How to use Schedule and warmup_steps in pytorch 07/09 Update SLTechnology News&Howtos

How to use Schedule and warmup_steps in pytorch

2025-07-09 Update From: SLTechnology News&Howtos shulou NAV: SLTechnology News&Howtos > Development >

Shulou(Shulou.com)06/01 Report--

This article mainly introduces how to use Schedule and warmup_steps in pytorch, has a certain reference value, interested friends can refer to, I hope you can learn a lot after reading this article, the following let Xiaobian take you to understand.

1. Lr_scheduler related lr_scheduler = WarmupLinearSchedule (optimizer, warmup_steps=args.warmup_steps, t_total=num_train_optimization_steps)

Among them, args.warmup_steps can be regarded as the coefficient of patience.

Num_train_optimization_steps is the total number of updates for model parameters

Generally speaking:

Num_train_optimization_steps = int (total_train_examples / args.train_batch_size / args.gradient_accumulation_steps)

Schedule is used to adjust the learning rate. In the case of linear transformation adjustment, step is the current number of iterations in the following code.

Def lr_lambda (self, step): # Linear transformation, which returns a numeric value x, and then returns to the class LambdaLR Finally return old_lr*x if step < self.warmup_steps: # increase the learning rate return float (step) / float (max (1, self.warmup_steps)) # decrease the learning rate return max (0.0, float (self.t_total-step) / float (max (1.0, self.t_total-self.warmup_steps)

In practice, lr_scheduler.step () initializes lr to 0. 0. In the first parameter update, the step=1,lr changes from 0 to the initial value initial_lr;. In the second update, a real number alpha is generated in the step=2 code above. When the new lr=initial_lr * alpha; is updated in the third time, the new lr is generated on the basis of initial_lr, that is, the new lr=initial_lr * alpha.

Among them, warmup_steps can be regarded as the patience coefficient of lr adjustment.

Due to the existence of warmup_steps, lr increases slowly at first, and then lr decreases slowly when it exceeds warmup_steps.

In practice, because the grad calculated by the training data may be opposite to the expected direction at the beginning of the training, a smaller lr is adopted at this time, and the LR increases linearly with the increase of the number of iterations, and the growth rate is 1 total-warmup_steps; when the number of iterations is equal to warmup_steps, the learning rate is the initial set learning rate; when the number of iterations exceeds warmup_steps, the learning rate gradually attenuates, the decay rate is 1 / (total-warmup_steps), and then fine-tuned.

2. Gradient_accumulation_steps correlation

Gradient_accumulation_steps solves the problem of insufficient local video memory by accumulating gradients.

Suppose the original batch_size=6, the total number of samples is 24 gradients, samples, steps2.

Then the number of parameter updates = 24 beat 6 times 4

Now, reduce the batch_size=6/2=3, and the number of parameter updates remains the same = 24 pounds, 3 pounds, 2 seconds, 4.

In the case of gradient reverse transmission, the gradient is updated every gradient_accumulation_steps, and the gradient is calculated by using loss.backward () as usual.

Add: pytorch study notes-optimizer.step () and scheduler.step ()

The difference between optimizer.step () and scheduler.step ()

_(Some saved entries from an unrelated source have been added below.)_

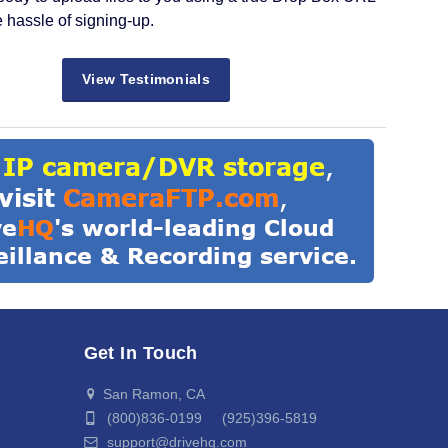
e hassle of signing-up.
View Testimonials
Get In Touch
San Ramon, CA
(800)836-0199 (925)396-5819
support@drivehq.com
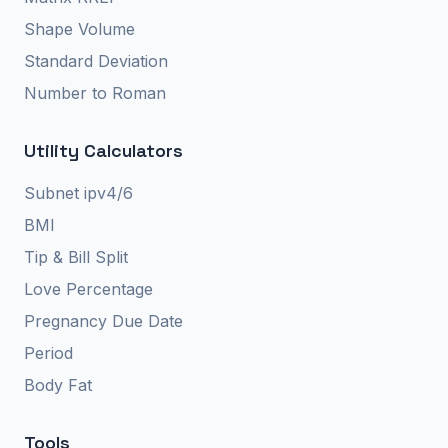
Shape Volume
Standard Deviation
Number to Roman
Utility Calculators
Subnet ipv4/6
BMI
Tip & Bill Split
Love Percentage
Pregnancy Due Date
Period
Body Fat
Tools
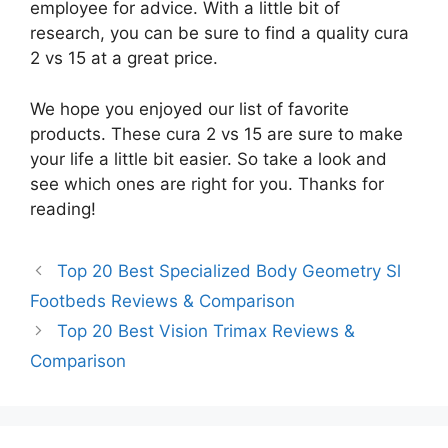
employee for advice. With a little bit of
research, you can be sure to find a quality cura
2 vs 15 at a great price.
We hope you enjoyed our list of favorite
products. These cura 2 vs 15 are sure to make
your life a little bit easier. So take a look and
see which ones are right for you. Thanks for
reading!
Top 20 Best Specialized Body Geometry Sl
Footbeds Reviews & Comparison
Top 20 Best Vision Trimax Reviews &
Comparison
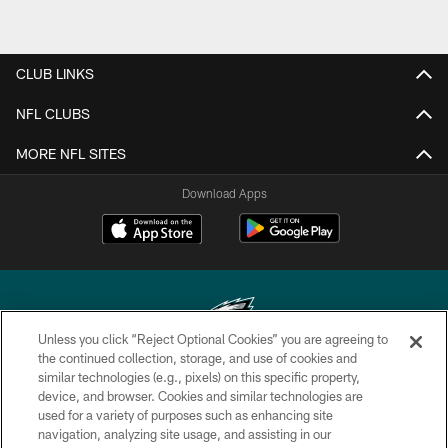
CLUB LINKS
NFL CLUBS
MORE NFL SITES
Download Apps
Unless you click “Reject Optional Cookies” you are agreeing to
the continued collection, storage, and use of cookies and
similar technologies (e.g., pixels) on this specific property,
Copyright © 2026 Philadelphia Eagles. All rights reserved.
device, and browser. Cookies and similar technologies are
used for a variety of purposes such as enhancing site
PRIVACY POLICY
navigation, analyzing site usage, and assisting in our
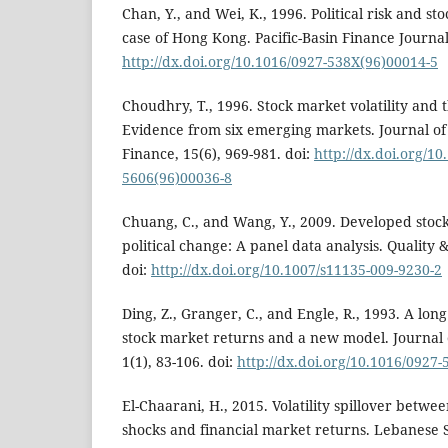
Chan, Y., and Wei, K., 1996. Political risk and sto
case of Hong Kong. Pacific-Basin Finance Journal,
http://dx.doi.org/10.1016/0927-538X(96)00014-5
Choudhry, T., 1996. Stock market volatility and 
Evidence from six emerging markets. Journal o
Finance, 15(6), 969-981. doi:
http://dx.doi.org/10
5606(96)00036-8
Chuang, C., and Wang, Y., 2009. Developed stoc
political change: A panel data analysis. Quality &
doi:
http://dx.doi.org/10.1007/s11135-009-9230-2
Ding, Z., Granger, C., and Engle, R., 1993. A lo
stock market returns and a new model. Journal 
1(1), 83-106. doi:
http://dx.doi.org/10.1016/0927
El-Chaarani, H., 2015. Volatility spillover betwe
shocks and financial market returns. Lebanese S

Optimizer.step () is usually used in each mini-batch, while scheduler.step () is usually used in epoch, but it is not absolute and can be done according to specific requirements. The model is updated only if optimizer.step () is used, while scheduler.step () adjusts the lr.

Usually we do.

Optimizer = optim.SGD (model.parameters (), lr = 0.01, momentum = 0.9) scheduler = lr_scheduler.StepLR (optimizer, step_size = 100, gamma = 0.1) model = net.train (model, loss_function, optimizer, scheduler, num_epochs = 100)

The step_size in scheduler indicates that every time scheduler.step () calls step_size, the corresponding learning rate will be adjusted according to the policy.

So if scheduler.step () is put in mini-batch, then step_size means that the learning rate has changed after so many iterations.

Thank you for reading this article carefully. I hope the article "how to use Schedule and warmup_steps in pytorch" shared by the editor will be helpful to everyone. At the same time, I also hope you will support us and pay attention to the industry information channel. More related knowledge is waiting for you to learn!

Welcome to subscribe "Shulou Technology Information " to get latest news, interesting things and hot topics in the IT industry, and controls the hottest and latest Internet news, technology news and IT industry trends.

*The comments in the above article only represent the author's personal views and do not represent the views and positions of this website. If you have more insights, please feel free to contribute and share.